The McCain Campaign Repeats (Again and Again and Again) Its Defense of Palin

By RUSSELL GOLDMAN

Sept. 3, 2008—

If it seems as if every talking head who has ever donned a "Republican hat" and stepped up to a microphone is saying the same thing about Gov. Sarah Palin, you're right.

Since revelations about the Alaska governor and vice presidential pick shocked the GOP convention with more force than Hurricane Gustav struck New Orleans, Republicans have been on message, closely hewing to a set of specific talking points.

"The campaign has a list of its surrogates and it sends them an e-mail every day, letting them know the line of the day," said Ed Rollins, a Republican strategist who chaired former Gov. Mike Huckabee's primary run, but who is not affiliated with John McCain's campaign.

From speeches on the convention floor by the likes of Fred Thompson and Joe Lieberman, to TV interviews with Rudy Giuliani and Newt Gingrich, to the natter on conservative talk radio, everyone seems to know just what the line of the day is.

Republicans want you to know she's a reformer, she's experienced, her family has a right to privacy and the media are unfairly beating up on her.

After it was revealed this weekend that Palin's 17-year-old daughter was pregnant, that the governor had hired a lawyer to defend her in an ethics investigation, that she attended meetings of a fringe party calling for Alaskan independence and that her husband had been arrested in the 1980s for drunken driving, the campaign has tried to steer the message in a positive direction.

"Reformer" has become the campaign's shorthand for the way Palin took on her state's Republican Party bosses and big oil.

"She is a courageous, successful, reformer, who is not afraid to take on the establishment," Thompson said in an address Tuesday night.

"Gov. Sarah Palin, like John McCain, is a reformer who has taken on the special interests and reached across party lines. She is a leader we can count on to help John shake up Washington," said Lieberman, who despite his Democratic roots (he's currently an independent) was considered for the Republican veep spot.

The campaign has made a point of stressing that even in her career as a small-town mayor and a half-term governor, Palin has had more executive experience than Barack Obama, the Democratic presidential nominee.

"She is as ready [to be president] as the Democratic ticket combined. For me the idea that she's had executive experience is enormous," Giuliani told ABC's "Good Morning America" today. "Barack Obama has never run a city, state, agency or military unit."

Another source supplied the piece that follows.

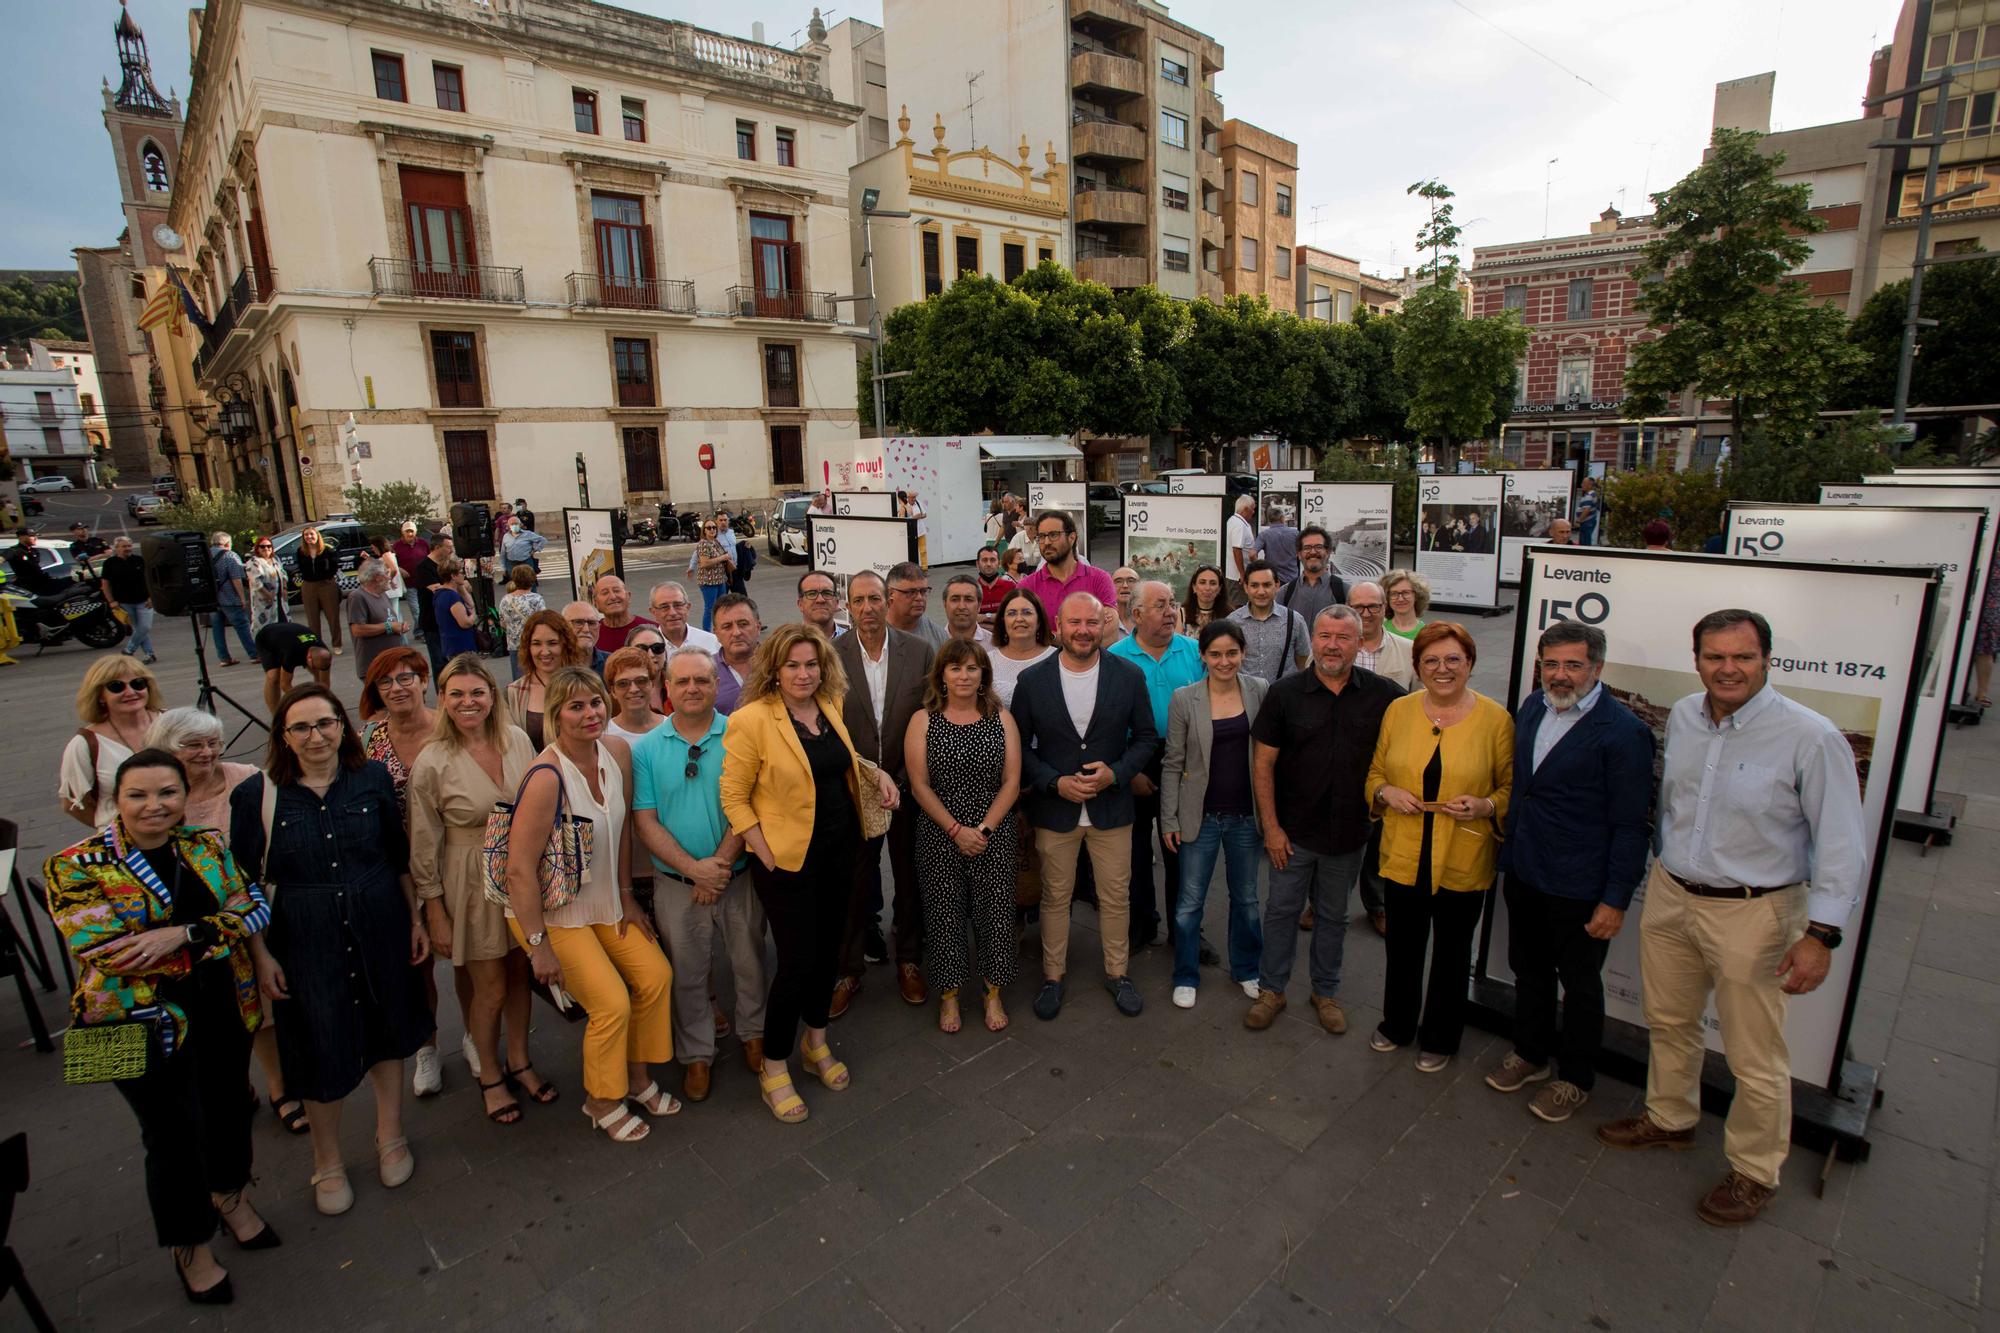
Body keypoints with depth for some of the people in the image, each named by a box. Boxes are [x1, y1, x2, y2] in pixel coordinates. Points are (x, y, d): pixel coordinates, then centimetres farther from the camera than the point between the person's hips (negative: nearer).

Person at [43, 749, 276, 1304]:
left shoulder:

Of course, McCain, who has spent his professional career as a lawmaker, has no executive experience either. But the campaign has a response to that too.

When asked what executive experience McCain has, Giuliani said: "How about a military unit? How about commanding men in battle? Barack Obama has the least executive experience of anyone who's ever run for president of the United States."

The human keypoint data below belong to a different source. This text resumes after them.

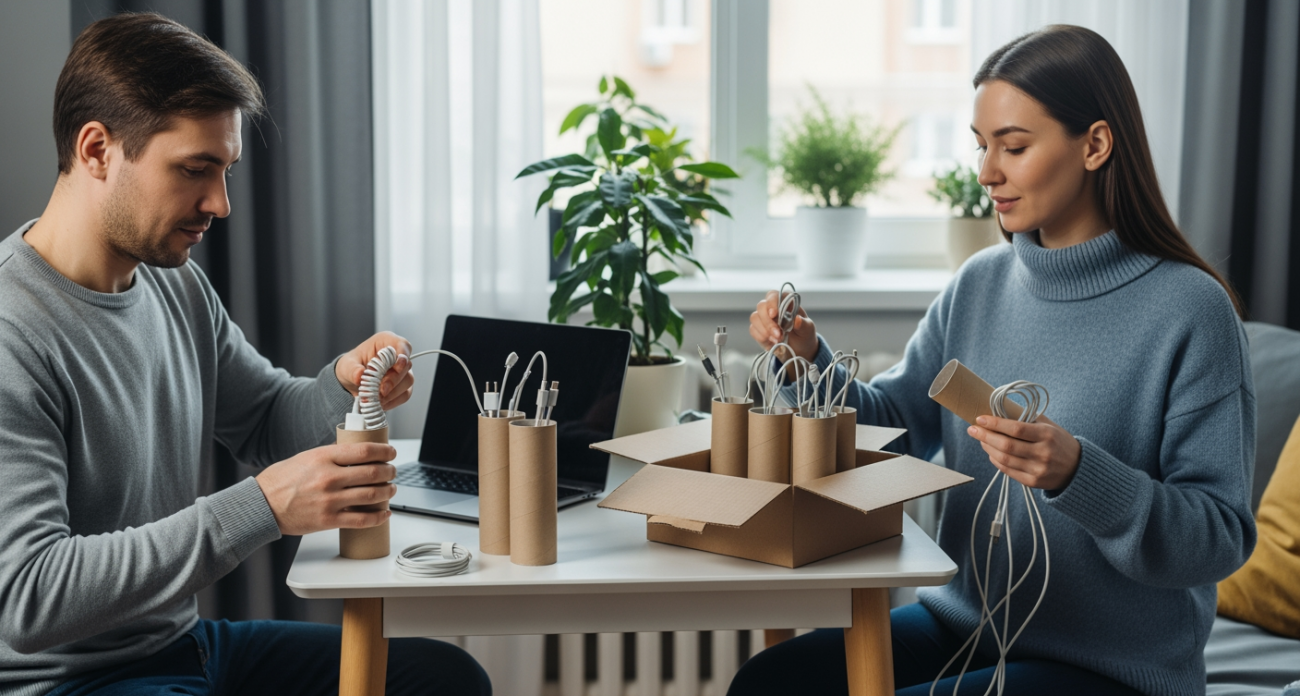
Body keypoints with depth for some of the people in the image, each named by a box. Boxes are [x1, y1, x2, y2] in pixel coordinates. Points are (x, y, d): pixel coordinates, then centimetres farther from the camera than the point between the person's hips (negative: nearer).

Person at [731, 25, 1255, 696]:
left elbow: (1221, 539, -15)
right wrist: (809, 360, -9)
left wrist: (1076, 474, -31)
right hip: (959, 621, 6)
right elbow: (893, 425, 10)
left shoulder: (1190, 310, -15)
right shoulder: (979, 283, 3)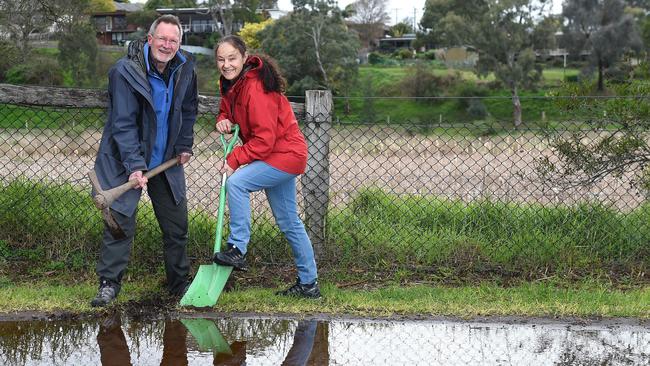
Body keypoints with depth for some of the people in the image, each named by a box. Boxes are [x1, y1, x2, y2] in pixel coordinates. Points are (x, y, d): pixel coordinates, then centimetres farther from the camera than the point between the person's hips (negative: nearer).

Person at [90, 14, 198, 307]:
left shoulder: (185, 68, -2)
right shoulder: (125, 71, -19)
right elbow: (123, 124, -21)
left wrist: (184, 145, 9)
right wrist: (134, 165, -28)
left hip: (167, 161, 5)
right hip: (126, 159, -5)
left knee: (177, 224, 8)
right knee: (120, 220, -8)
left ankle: (179, 283, 22)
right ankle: (109, 283, 4)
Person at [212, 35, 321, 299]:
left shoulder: (256, 88, -23)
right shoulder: (230, 84, 4)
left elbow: (264, 138, -24)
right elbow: (228, 109, 20)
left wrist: (235, 159, -20)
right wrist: (223, 120, -4)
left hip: (285, 154, -10)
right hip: (282, 156, 10)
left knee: (236, 182, -25)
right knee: (289, 223, 13)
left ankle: (237, 250, -19)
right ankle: (308, 284, 22)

Conservative radio and television commentator Sean Hannity on Tuesday compared Palin to Obama, portraying the governor as a long-term politician compared to Obama, the community organizer.

"You know, I look at her background and her record. I think if they want to have this debate over experience and the community organizer, she was in elected office for five years before Barack Obama even ran for the Illinois state Senate. He's never been an executive, except when he chaired a board with [former radical activist] William Ayers, the terrorist," Hannity said Tuesday on Fox News.

According to Keith Appell, a Republican strategist who ran Steve Forbes 2000 campaign, keeping everyone on message is essential to running a successful campaign.

"The success of all campaigns whether for dogcatcher, or Congress, or president comes down to message discipline. If you have effective message discipline, you'll usually prevail. Some campaigns aren't so good at that. So far McCain has been pretty good, so has Obama."

Getting the message out is as important as crafting the talking points, Appell said.

"It has got to come from the top down. Once the message has been crafted, there are all kinds of ways the campaign communicates with the surrogates and staff to get the message out. Communication has really evolved. There are e-mails, cell phone calls, text messages and conference calls," he said.

Targeting the media for their treatment of Palin, senior campaign adviser Steve Schmidt sent a message from the top, declaring, "This nonsense is over."

He described the attention surrounding Palin's pregnant daughter and other recent revelations about the governor's personal life and professional career as a "faux media scandal designed to destroy the first female Republican nominee" for vice president.

GOP ideologues picked up the point.

"Some Washington pundits and media big shots are in [a] frenzy over the selection of a woman who has actually governed rather than just talked a good game on the Sunday talk shows and hit the Washington cocktail circuit," said Thompson.

Palin speaks tonight at the Republican National Convention, her first address since accepting McCain's offer to run last week in Ohio.

Much of her success and the success of the campaign in the weeks to come, observers say, will depend not on what the pundits have to say but on what she does.

Ferdous Al-Faruque contributed research to this report from Washington, D.C.